World's End Girlfriend 『Hurtbreak Wonderland』

Hurtbreak Wonderland

Hurtbreak Wonderland

・・・例えば、捕まえた蝶の羽をむしりとってしまったり・・・しばし見とれていた絵を次の瞬間引き裂いたり・・・美しいものへの憧憬と破壊願望は背中合わせとなっていること、美しいものはそれが壊される時に最も輝くものであることを、World's End Girlfriendは一貫して訴えているように私には感じられます。物語性を喚起させられずにはいられない曲タイトル、ホーンやストリングスとエレクトロニクスが混ざり合うことによって丹念に構築された耽美的な音世界が、次の瞬間、何重にも重ねられたギターのノイズや、強烈な電子音によるビートによって蹂躙され、後には喪失感に満ちた廃墟が広がっている・・・そんな甘美な悪夢のような世界をWorld's End Girlfriendは提示し続けてきました。前作『The Lie Lay Land』はそんな世界観が頂点に達したかのような完成度の高い作品で圧倒されたものです。


新作も基本的な構造に変わりはありませんが、これまで以上に物語性を強く感じました。前半部分は特に叙情性が高く、挿入されるビートも不安感を煽りこそすれ、決して叙情性を消し去ることはありません。
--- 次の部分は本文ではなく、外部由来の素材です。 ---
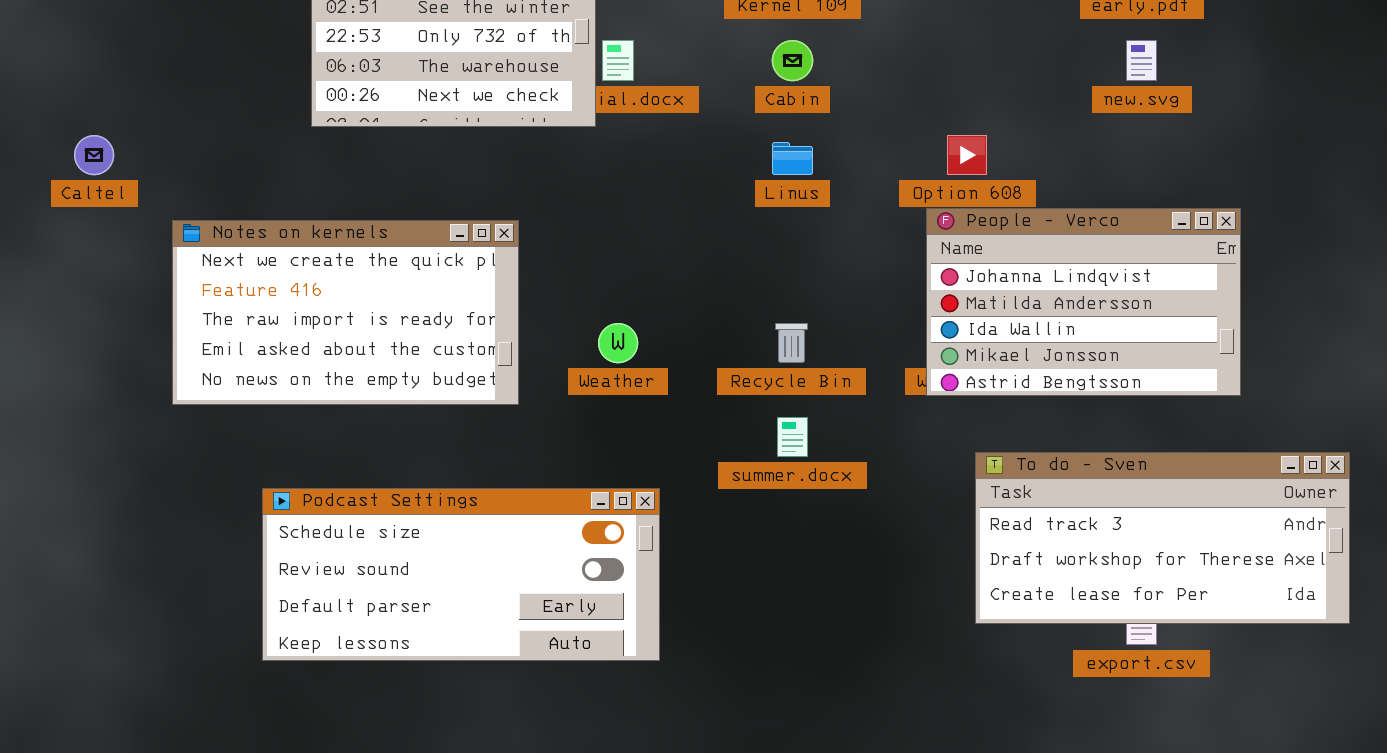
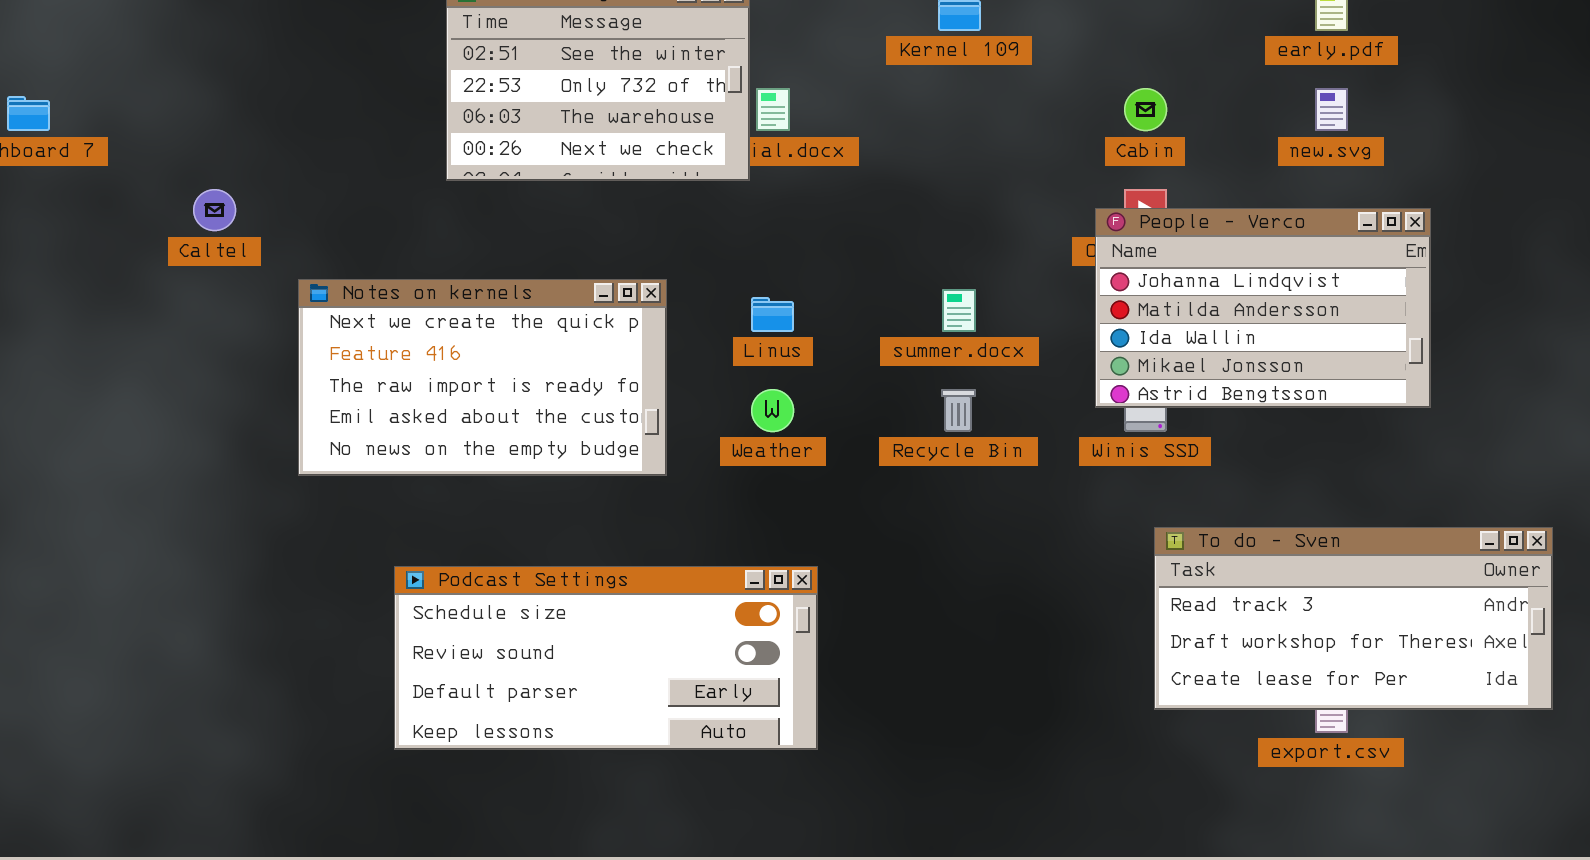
Cabin: [772,40,813,81] -> [1124,88,1167,131], moved
Linus: [772,142,813,175] -> [751,297,794,332], moved
People - Verco: [926,208,1241,396] -> [1095,208,1431,408], moved
summer.docx: [777,417,808,457] -> [942,289,976,332], moved

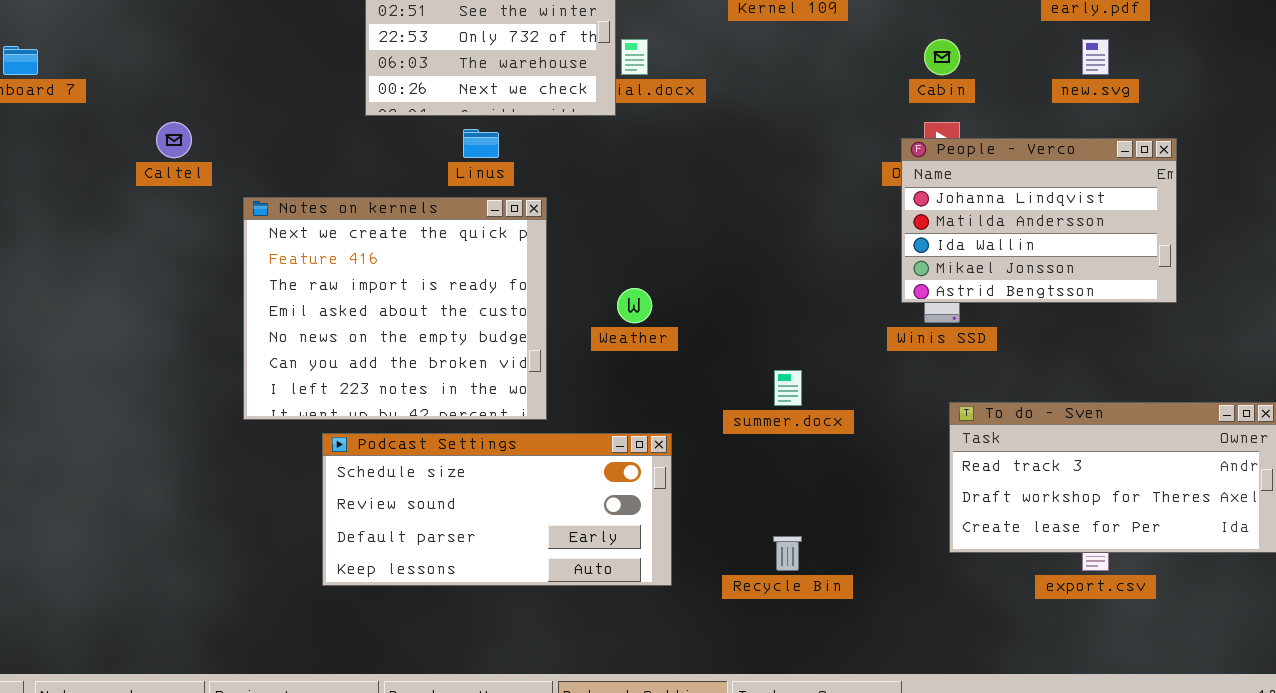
Notes on kernels: [298,279,667,476] -> [243,197,547,420], resized
summer.docx: [942,289,976,332] -> [774,370,802,406], moved
Linus: [751,297,794,332] -> [463,129,499,158], moved
Recycle Bin: [941,389,976,432] -> [773,536,802,571], moved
クライマックスは後半、9曲目「境界線上のススキ」で訪れます。ここにきてついに激烈なノイズとブレイク・ビーツが音世界を覆いつくし、それまで築き上げてきた音世界を粉々にしていきます。―そして、不意に訪れる沈黙。やがて終曲となる「水の線路」が過ぎ去りし思い出をいつくしむかのように静かに奏でられてアルバムは幕を閉じます。この80分の音絵巻は典雅で凶暴でセクシャルですらある危険な魅力を湛えて、聴く者を魅了せずにはいられません。